* [Saved data entries]
************

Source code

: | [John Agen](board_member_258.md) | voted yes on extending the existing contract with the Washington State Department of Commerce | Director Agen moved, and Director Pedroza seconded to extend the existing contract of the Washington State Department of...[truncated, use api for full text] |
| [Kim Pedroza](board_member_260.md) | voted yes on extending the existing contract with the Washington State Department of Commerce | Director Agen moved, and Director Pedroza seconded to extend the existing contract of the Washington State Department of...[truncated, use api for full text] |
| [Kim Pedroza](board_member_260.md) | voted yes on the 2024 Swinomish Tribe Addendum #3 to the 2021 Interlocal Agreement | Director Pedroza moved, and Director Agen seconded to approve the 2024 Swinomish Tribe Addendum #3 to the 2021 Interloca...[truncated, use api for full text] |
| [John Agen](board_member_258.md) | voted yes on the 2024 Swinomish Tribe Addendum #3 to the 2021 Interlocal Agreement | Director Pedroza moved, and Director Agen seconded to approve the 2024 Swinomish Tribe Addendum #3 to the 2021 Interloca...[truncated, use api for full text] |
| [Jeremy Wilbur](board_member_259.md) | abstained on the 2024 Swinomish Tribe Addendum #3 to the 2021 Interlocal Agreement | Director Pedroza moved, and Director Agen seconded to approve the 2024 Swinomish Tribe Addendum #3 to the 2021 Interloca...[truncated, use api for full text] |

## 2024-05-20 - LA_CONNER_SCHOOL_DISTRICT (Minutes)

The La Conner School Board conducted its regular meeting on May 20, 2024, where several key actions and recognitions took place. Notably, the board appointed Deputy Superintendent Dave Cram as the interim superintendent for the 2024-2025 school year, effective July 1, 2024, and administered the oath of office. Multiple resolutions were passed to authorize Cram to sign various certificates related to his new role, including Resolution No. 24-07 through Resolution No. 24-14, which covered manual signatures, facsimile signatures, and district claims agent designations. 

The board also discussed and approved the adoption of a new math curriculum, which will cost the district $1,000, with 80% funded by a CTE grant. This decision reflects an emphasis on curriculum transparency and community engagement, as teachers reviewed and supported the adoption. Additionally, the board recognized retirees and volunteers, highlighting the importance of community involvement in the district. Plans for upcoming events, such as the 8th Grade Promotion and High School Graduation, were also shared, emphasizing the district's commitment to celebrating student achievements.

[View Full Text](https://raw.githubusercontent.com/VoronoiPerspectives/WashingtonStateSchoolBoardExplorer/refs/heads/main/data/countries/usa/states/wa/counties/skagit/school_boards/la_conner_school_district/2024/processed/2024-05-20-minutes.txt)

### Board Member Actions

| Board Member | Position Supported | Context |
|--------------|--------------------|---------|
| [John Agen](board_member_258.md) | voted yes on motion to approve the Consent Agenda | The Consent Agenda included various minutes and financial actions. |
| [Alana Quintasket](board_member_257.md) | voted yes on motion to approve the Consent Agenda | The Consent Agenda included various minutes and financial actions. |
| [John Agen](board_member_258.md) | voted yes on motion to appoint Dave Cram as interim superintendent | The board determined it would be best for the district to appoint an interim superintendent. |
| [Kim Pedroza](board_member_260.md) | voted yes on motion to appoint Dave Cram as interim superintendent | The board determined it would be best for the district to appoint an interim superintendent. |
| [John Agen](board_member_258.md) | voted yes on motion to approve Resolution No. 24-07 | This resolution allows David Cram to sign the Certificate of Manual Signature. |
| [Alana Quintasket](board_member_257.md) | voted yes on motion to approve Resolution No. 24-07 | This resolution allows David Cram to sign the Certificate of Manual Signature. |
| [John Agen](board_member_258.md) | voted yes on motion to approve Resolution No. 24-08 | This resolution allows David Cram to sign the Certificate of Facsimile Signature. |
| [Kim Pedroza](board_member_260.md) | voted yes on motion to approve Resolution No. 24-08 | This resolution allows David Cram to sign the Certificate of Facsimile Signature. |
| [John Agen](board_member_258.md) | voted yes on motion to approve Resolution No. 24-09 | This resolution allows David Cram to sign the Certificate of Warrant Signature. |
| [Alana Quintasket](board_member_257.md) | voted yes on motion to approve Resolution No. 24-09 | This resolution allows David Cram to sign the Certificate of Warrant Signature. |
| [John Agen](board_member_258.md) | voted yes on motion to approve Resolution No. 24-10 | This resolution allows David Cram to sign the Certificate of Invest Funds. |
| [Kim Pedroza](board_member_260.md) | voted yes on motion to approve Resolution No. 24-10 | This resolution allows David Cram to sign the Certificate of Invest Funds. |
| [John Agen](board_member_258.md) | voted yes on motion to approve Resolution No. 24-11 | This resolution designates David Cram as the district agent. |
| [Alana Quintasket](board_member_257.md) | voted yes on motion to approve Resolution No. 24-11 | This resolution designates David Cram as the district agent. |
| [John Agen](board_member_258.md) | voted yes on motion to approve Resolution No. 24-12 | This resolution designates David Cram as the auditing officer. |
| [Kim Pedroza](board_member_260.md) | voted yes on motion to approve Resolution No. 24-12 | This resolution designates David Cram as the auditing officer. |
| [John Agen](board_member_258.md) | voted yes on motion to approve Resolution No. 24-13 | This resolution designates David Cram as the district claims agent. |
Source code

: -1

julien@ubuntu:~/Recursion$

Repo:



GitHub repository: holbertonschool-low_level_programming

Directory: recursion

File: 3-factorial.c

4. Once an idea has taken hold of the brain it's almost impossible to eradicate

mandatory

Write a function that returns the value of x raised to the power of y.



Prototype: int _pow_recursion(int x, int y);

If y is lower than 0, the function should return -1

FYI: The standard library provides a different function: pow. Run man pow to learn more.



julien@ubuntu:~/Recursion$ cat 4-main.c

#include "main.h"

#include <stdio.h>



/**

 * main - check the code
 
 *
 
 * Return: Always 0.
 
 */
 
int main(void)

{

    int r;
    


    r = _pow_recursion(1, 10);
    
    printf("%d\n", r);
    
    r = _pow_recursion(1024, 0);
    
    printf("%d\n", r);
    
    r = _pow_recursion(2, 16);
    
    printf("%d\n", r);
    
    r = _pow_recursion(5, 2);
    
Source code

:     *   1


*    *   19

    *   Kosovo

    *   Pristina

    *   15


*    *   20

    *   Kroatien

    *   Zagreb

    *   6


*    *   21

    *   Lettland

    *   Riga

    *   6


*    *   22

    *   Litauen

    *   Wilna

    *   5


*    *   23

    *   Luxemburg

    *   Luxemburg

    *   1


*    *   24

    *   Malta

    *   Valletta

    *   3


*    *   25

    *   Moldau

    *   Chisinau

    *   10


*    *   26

************

* [Instructions to follow] Among the entries above, how many lines hold the string "Department"? Respond with nothing but the number.

* [Task response] 2